Monday, February 28, 2011

Worship Thoughts for March 6

March 6, 2011
We Are a Church of Misfits
(No matter who you are, or where you find yourself on life’s journey, you are welcome here.)

Acts 8:26-39
Then an angel of the Lord said to Philip, ‘Get up and go towards the south to the road that goes down from Jerusalem to Gaza.’ (This is a wilderness road.) So he got up and went. Now there was an Ethiopian eunuch, a court official of the Candace, queen of the Ethiopians, in charge of her entire treasury. He had come to Jerusalem to worship and was returning home; seated in his chariot, he was reading the prophet Isaiah. Then the Spirit said to Philip, ‘Go over to this chariot and join it.’ So Philip ran up to it and heard him reading the prophet Isaiah. He asked, ‘Do you understand what you are reading?’ He replied, ‘How can I, unless someone guides me?’ And he invited Philip to get in and sit beside him. Now the passage of the scripture that he was reading was this:
‘Like a sheep he was led to the slaughter,
   and like a lamb silent before its shearer,
     so he does not open his mouth.
In his humiliation justice was denied him.
   Who can describe his generation?
     For his life is taken away from the earth.’
The eunuch asked Philip, ‘About whom, may I ask you, does the prophet say this, about himself or about someone else?’ Then Philip began to speak, and starting with this scripture, he proclaimed to him the good news about Jesus. As they were going along the road, they came to some water; and the eunuch said, ‘Look, here is water! What is to prevent me from being baptized?’ He commanded the chariot to stop, and both of them, Philip and the eunuch, went down into the water, and Philip baptized him. When they came up out of the water, the Spirit of the Lord snatched Philip away; the eunuch saw him no more, and went on his way rejoicing.

Isaiah 56:1-5
Thus says the Lord:
   Maintain justice, and do what is right,
for soon my salvation will come,
   and my deliverance be revealed.


Happy is the mortal who does this,
   the one who holds it fast,
who keeps the sabbath, not profaning it,
   and refrains from doing any evil.


Do not let the foreigner joined to the Lord say,
   ‘The Lord will surely separate me from his people’;
and do not let the eunuch say,
   ‘I am just a dry tree.’
For thus says the Lord:
To the eunuchs who keep my sabbaths,
   who choose the things that please me
   and hold fast my covenant,
I will give, in my house and within my walls,
   a monument and a name
   better than sons and daughters;
I will give them an everlasting name
   that shall not be cut off.

We may indeed be theological misfits, but in the grand scheme of things we are pretty acceptable misfits.
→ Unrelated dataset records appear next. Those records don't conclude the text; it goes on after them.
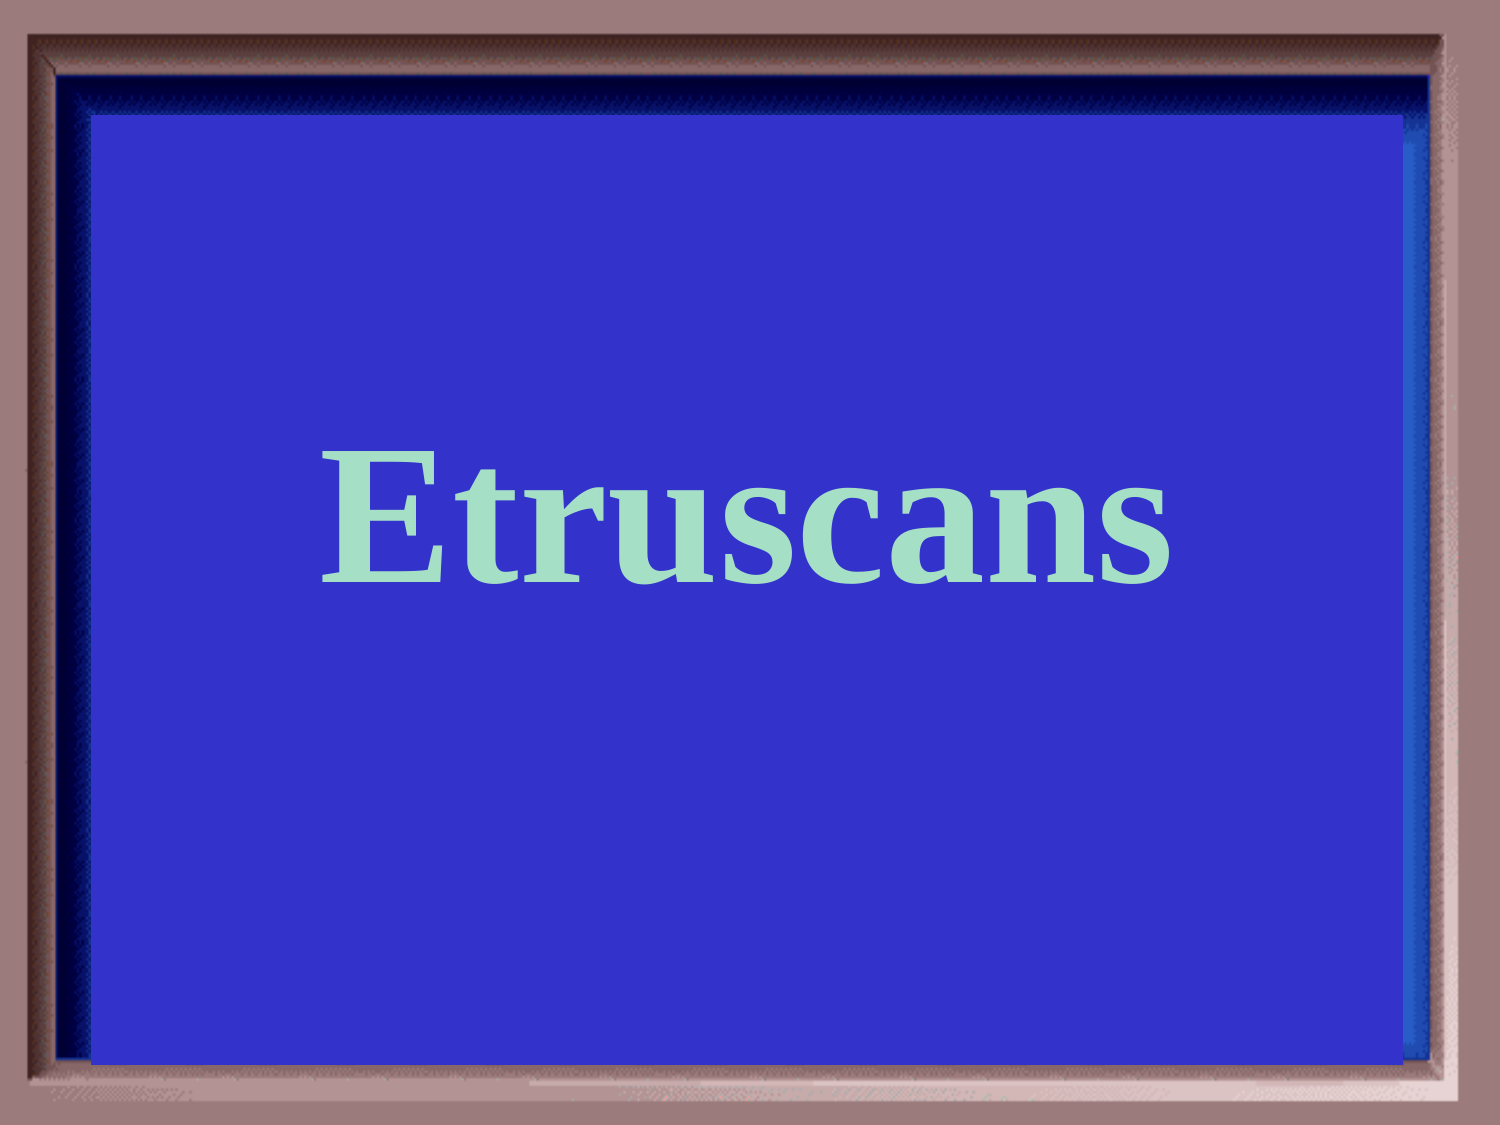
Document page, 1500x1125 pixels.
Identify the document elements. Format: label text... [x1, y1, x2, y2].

picture [0, 0, 1500, 1125]
text_box Etruscans [304, 374, 1190, 630]
text_box [90, 114, 1404, 1066]
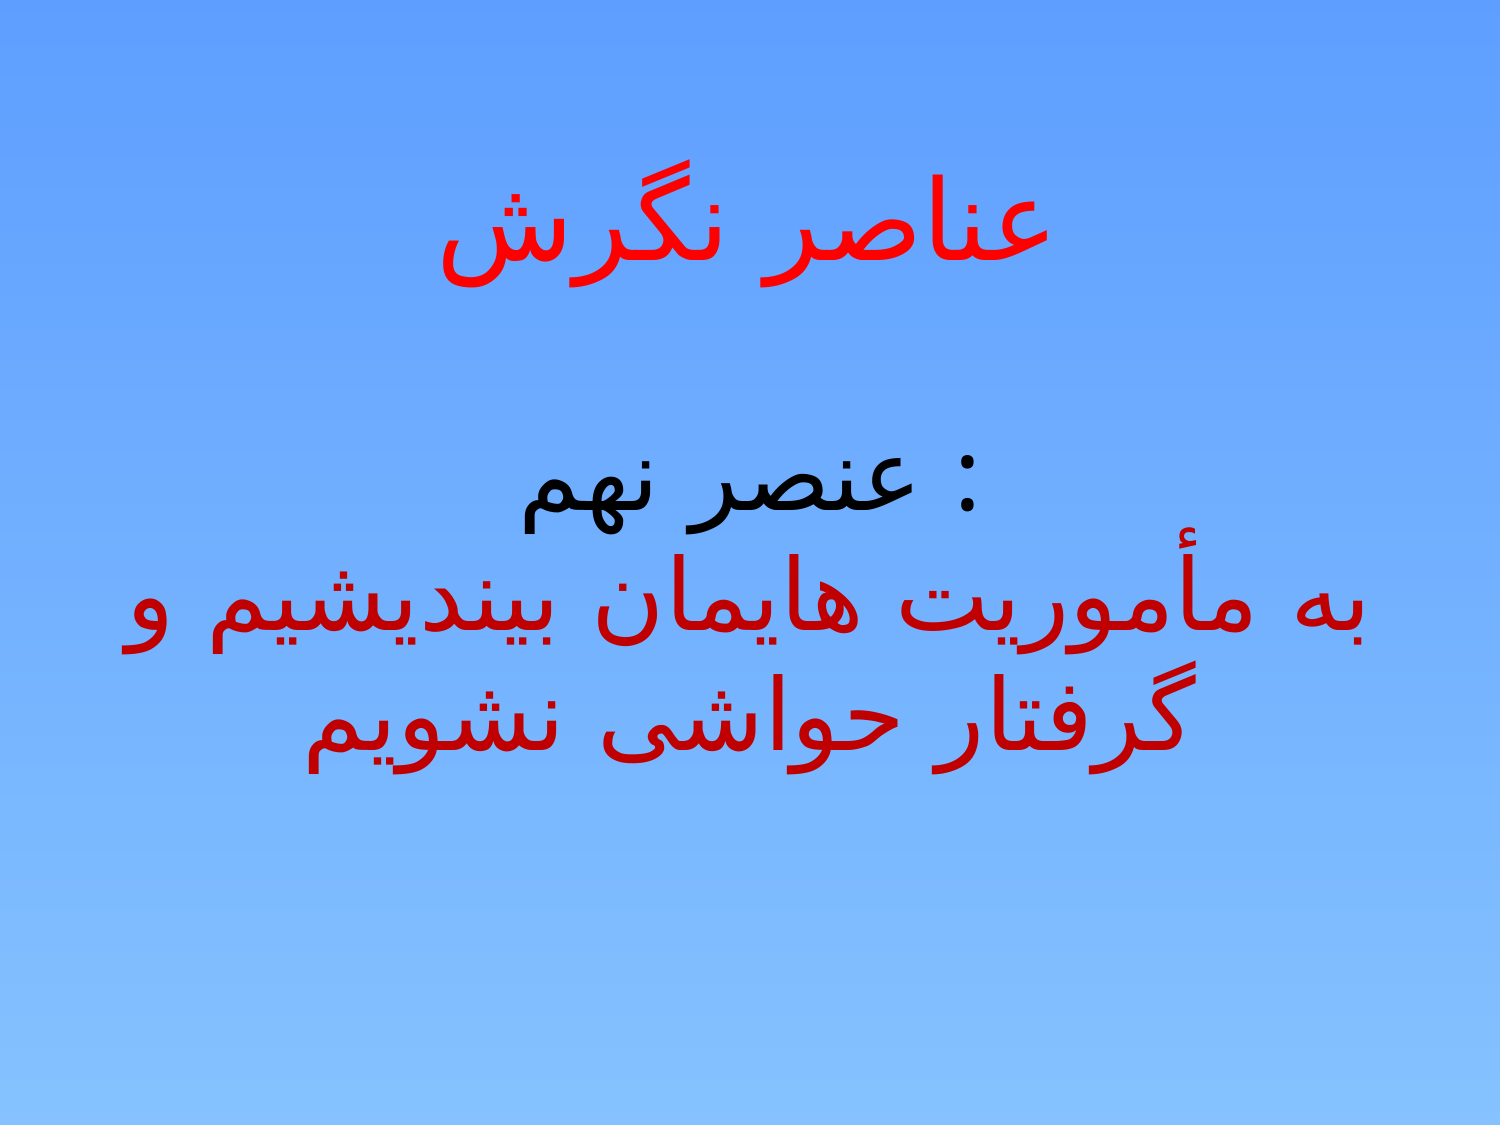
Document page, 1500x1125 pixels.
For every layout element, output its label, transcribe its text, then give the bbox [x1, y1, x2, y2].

text_box عناصر نگرش [422, 140, 1073, 291]
text_box عنصر نهم : به مأموریت هایمان بیندیشیم و گرفتار حواشی نشویم [23, 282, 1477, 778]
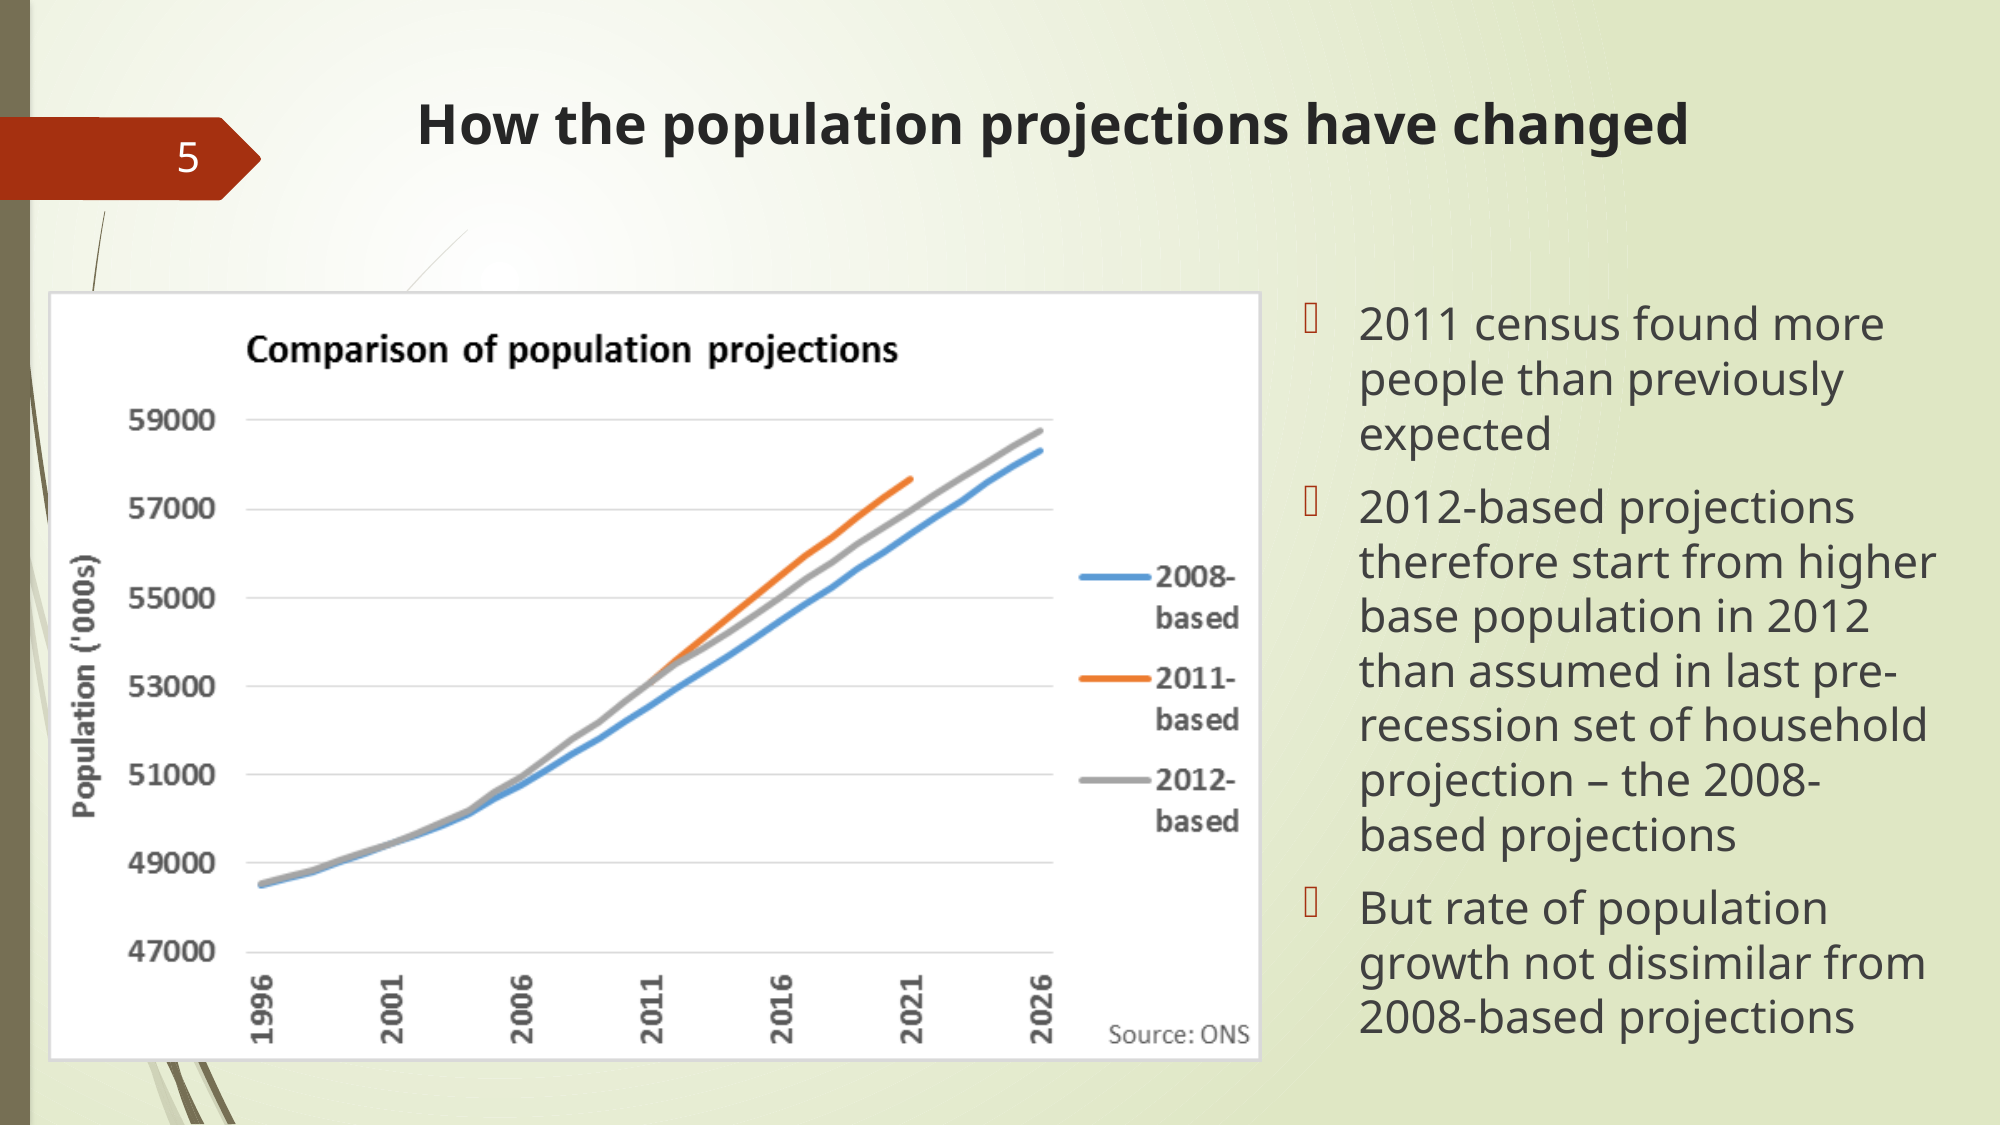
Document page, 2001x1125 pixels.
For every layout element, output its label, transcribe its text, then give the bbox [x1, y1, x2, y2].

Most of us move about and function in unrestricted ways in our society. The story of the Ethiopian eunuch is the story of one unacceptable on multiple levels: he was a foreigner, a member of a different religion, racism was alive even in those days, he was physically incomplete (meaning he was castrated), and his mutilation meant that he could not produce children (a primary duty for a male in biblical understanding). When he asked Philip, “What is to prevent me from being baptized?” he was expecting any number of reasons why he was unacceptable to this new religion. Philip offered no objection but joined the Ethiopian down in the water.

The passage from Isaiah I’ve included is nearby the passage quoted in the story. It speaks promises directly related to the eunuch’s situation. It is written to describe the restoration of Israel from exile: in the restored Promised Land, no one was unacceptable.

To proclaim that we are a church of misfits requires us to examine who is truly misfitted? Who might not be welcome even here? Moreover, just how extravagant is the welcome we are ready to offer? I imagine that when the chariot stopped the water that was there was probably muddy and murky and crawling with who knows what.  Philip waded in waist deep in the muck to welcome the eunuch to the family. Would we do that?

Worship Experiece: The Love of God welcomes everyone and every part of everyone unconditionally and unreservedly. (You are loved beyond your wildest imagining.)

One of the first images to come to mind when we use the language of misfits is, of course, Rudolph the Red-Nosed Reindeer. Particularly the Island of Misfit Toys. I personally do not like the story of Rudolph because its message is that if you are different you are excluded from society until you prove you have some worth to society (they didn’t let Rudolph play in the reindeer games or pull the sleigh until they realized that his nose could guide them through the blizzard). The Gospel says that no matter how different you are, you are included. That’s what Communion is all about.